Capital (architecture) - Pre-classical Capitals

Pre-classical Capitals

The two earliest Egyptian capitals of importance are those based on the lotus and papyrus plants respectively, and these, with the palm tree capital, were the chief types employed by the Egyptians, until under the Ptolemies in the 3rd to 1st centuries BC, various other river plants were also employed, and the conventional lotus capital went through various modifications.

Some kind of volute capital is shown in the Assyrian bas-reliefs, but no Assyrian capital has ever been found; the enriched bases exhibited in the British Museum were initially misinterpreted as capitals.

In the Achaemenid Persian capital the brackets are carved with the lion or the griffin projecting right and left to support the architrave; on their backs they carry other brackets at right angles to support the cross timbers.
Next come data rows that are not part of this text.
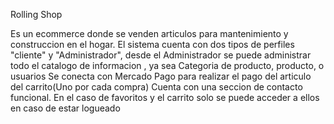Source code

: Rolling Shop

Es un ecommerce donde se venden articulos para mantenimiento y construccion en el hogar.
El sistema cuenta con dos tipos de perfiles "cliente" y "Administrador", desde el Administrador se puede administrar todo el catalogo de informacion , ya  sea Categoria de producto, producto, o usuarios
Se conecta con Mercado Pago para realizar el pago del articulo del carrito(Uno por cada compra)
Cuenta con una seccion de contacto funcional.
En el caso de favoritos y el carrito solo se puede acceder a ellos en caso de estar logueado

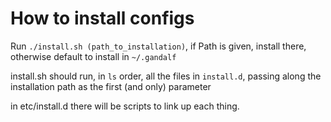 # How to install configs

Run `./install.sh (path_to_installation)`, if Path is given, install there,
otherwise default to install in `~/.gandalf`

install.sh should run, in `ls` order, all the files in `install.d`, passing
along the installation path as the first (and only) parameter

in etc/install.d there will be scripts to link up each thing.
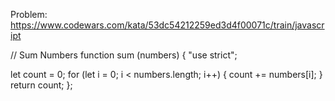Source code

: Problem: https://www.codewars.com/kata/53dc54212259ed3d4f00071c/train/javascript

// Sum Numbers
function sum (numbers) {
"use strict";

let count = 0;
for (let i = 0; i < numbers.length; i++)
{
count += numbers[i];
}
return count;
};
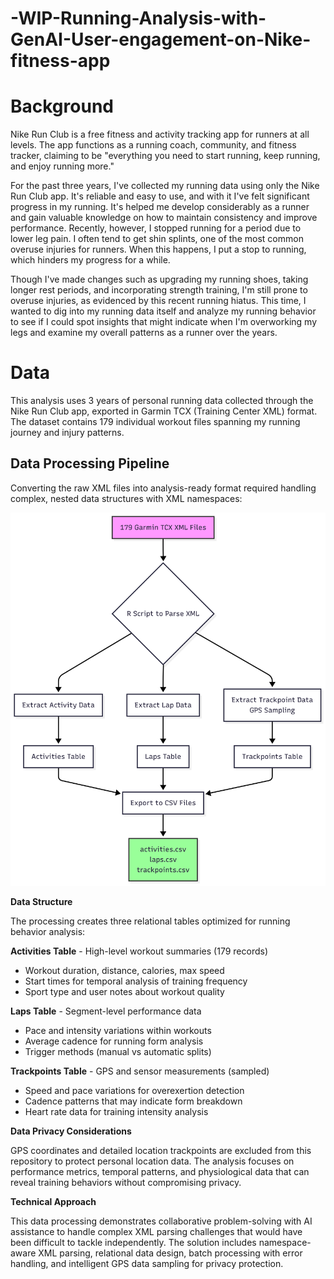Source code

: # -WIP-Running-Analysis-with-GenAI-User-engagement-on-Nike-fitness-app
# Background 
Nike Run Club is a free fitness and activity tracking app for runners at all levels. The app functions as a running coach, community, and fitness tracker, claiming to be "everything you need to start running, keep running, and enjoy running more."

For the past three years, I've collected my running data using only the Nike Run Club app. It's reliable and easy to use, and with it I've felt significant progress in my running. It's helped me develop considerably as a runner and gain valuable knowledge on how to maintain consistency and improve performance. Recently, however, I stopped running for a period due to lower leg pain. I often tend to get shin splints, one of the most common overuse injuries for runners. When this happens, I put a stop to running, which hinders my progress for a while.

Though I've made changes such as upgrading my running shoes, taking longer rest periods, and incorporating strength training, I'm still prone to overuse injuries, as evidenced by this recent running hiatus. This time, I wanted to dig into my running data itself and analyze my running behavior to see if I could spot insights that might indicate when I'm overworking my legs and examine my overall patterns as a runner over the years.

# Data
This analysis uses 3 years of personal running data collected through the Nike Run Club app, exported in Garmin TCX (Training Center XML) format. The dataset contains 179 individual workout files spanning my running journey and injury patterns.

## Data Processing Pipeline

Converting the raw XML files into analysis-ready format required handling complex, nested data structures with XML namespaces:

<img src="Garmin_TCX_XML_to_CSV_Process_Flow.png" alt="Data Processing Flow" width="600" >

**Data Structure**

The processing creates three relational tables optimized for running behavior analysis:

**Activities Table** - High-level workout summaries (179 records)
- Workout duration, distance, calories, max speed
- Start times for temporal analysis of training frequency
- Sport type and user notes about workout quality

**Laps Table** - Segment-level performance data 
- Pace and intensity variations within workouts
- Average cadence for running form analysis
- Trigger methods (manual vs automatic splits)

**Trackpoints Table** - GPS and sensor measurements (sampled)
- Speed and pace variations for overexertion detection
- Cadence patterns that may indicate form breakdown
- Heart rate data for training intensity analysis

**Data Privacy Considerations**

GPS coordinates and detailed location trackpoints are excluded from this repository to protect personal location data. The analysis focuses on performance metrics, temporal patterns, and physiological data that can reveal training behaviors without compromising privacy.

**Technical Approach**

This data processing demonstrates collaborative problem-solving with AI assistance to handle complex XML parsing challenges that would have been difficult to tackle independently. The solution includes namespace-aware XML parsing, relational data design, batch processing with error handling, and intelligent GPS data sampling for privacy protection.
The profuse decoration underneath the bracket capital in the palaces of Xerxes at Susa and elsewhere, serves no structural function, but gives some variety to the extenuated shaft.
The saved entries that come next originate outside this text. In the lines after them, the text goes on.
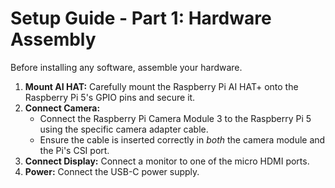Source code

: # Setup Guide - Part 1: Hardware Assembly

Before installing any software, assemble your hardware.

1.  **Mount AI HAT:** Carefully mount the Raspberry Pi AI HAT+ onto the Raspberry Pi 5's GPIO pins and secure it.
2.  **Connect Camera:**
    * Connect the Raspberry Pi Camera Module 3 to the Raspberry Pi 5 using the specific camera adapter cable.
    * Ensure the cable is inserted correctly in *both* the camera module and the Pi's CSI port.
3.  **Connect Display:** Connect a monitor to one of the micro HDMI ports.
4.  **Power:** Connect the USB-C power supply.
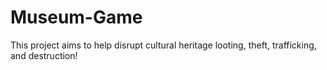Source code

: # Museum-Game
This project aims to help disrupt cultural heritage looting, theft, trafficking, and destruction!
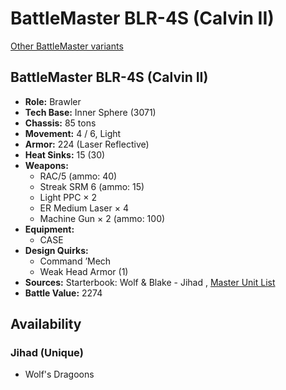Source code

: # BattleMaster BLR-4S (Calvin II) 

[Other BattleMaster variants](../battlemaster.md) 

## BattleMaster BLR-4S (Calvin II) 

- **Role:** Brawler 
- **Tech Base:** Inner Sphere (3071) 
- **Chassis:** 85 tons 
- **Movement:** 4 / 6, Light 
- **Armor:** 224 (Laser Reflective) 
- **Heat Sinks:** 15 (30) 
- **Weapons:** 
  - RAC/5 (ammo: 40) 
  - Streak SRM 6 (ammo: 15) 
  - Light PPC × 2 
  - ER Medium Laser × 4 
  - Machine Gun × 2 (ammo: 100) 
- **Equipment:** 
  - CASE 
- **Design Quirks:** 
  - Command ’Mech 
  - Weak Head Armor (1) 
- **Sources:** Starterbook: Wolf & Blake - Jihad , [Master Unit List](http://masterunitlist.info/Unit/Details/295) 
- **Battle Value:** 2274 

## Availability 

### Jihad (Unique) 

- Wolf's Dragoons 

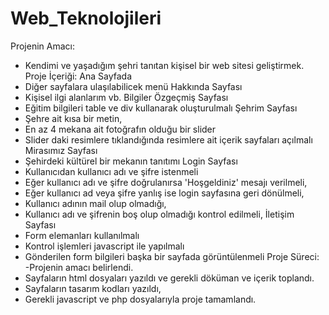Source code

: # Web_Teknolojileri
Projenin Amacı:
  - Kendimi ve yaşadığım şehri tanıtan kişisel bir web sitesi geliştirmek.
Proje İçeriği:
Ana Sayfada
  - Diğer sayfalara ulaşılabilicek menü
Hakkında Sayfası
  - Kişisel ilgi alanlarım vb. Bilgiler
Özgeçmiş Sayfası
  - Eğitim bilgileri table ve div kullanarak oluşturulmalı
Şehrim Sayfası
  - Şehre ait kısa bir metin,
  - En az 4 mekana ait fotoğrafın olduğu bir slider
  - Slider daki resimlere tıklandığında resimlere ait içerik sayfaları açılmalı
Mirasımız Sayfası
  - Şehirdeki kültürel bir mekanın tanıtımı
Login Sayfası
  - Kullanıcıdan kullanıcı adı ve şifre istenmeli
  - Eğer kullanıcı adı ve şifre doğrulanırsa 'Hoşgeldiniz' mesajı verilmeli,
  - Eğer kullanıcı ad veya şifre yanlış ise login sayfasına geri dönülmeli,
  - Kullanıcı adının mail olup olmadığı,
  - Kullanıcı adı ve şifrenin boş olup olmadığı kontrol edilmeli,
İletişim Sayfası
  - Form elemanları kullanılmalı
  - Kontrol işlemleri javascript ile yapılmalı
  - Gönderilen form bilgileri başka bir sayfada görüntülenmeli
Proje Süreci:
  -Projenin amacı belirlendi.
  - Sayfaların html dosyaları yazıldı ve gerekli döküman ve içerik toplandı.
  - Sayfaların tasarım kodları yazıldı,
  - Gerekli javascript ve php dosyalarıyla proje tamamlandı.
The earliest Aegean capital is that shown in the frescoes at Knossos in Crete (1600 BC); it was of the convex type, probably moulded in stucco. Capitals of the second, concave type, include the richly carved examples of the columns flanking the Tomb of Agamemnon in Mycenae (c. 1100 BC): they are carved with a chevron device, and with a concave apophyge on which the buds of some flowers are sculpted.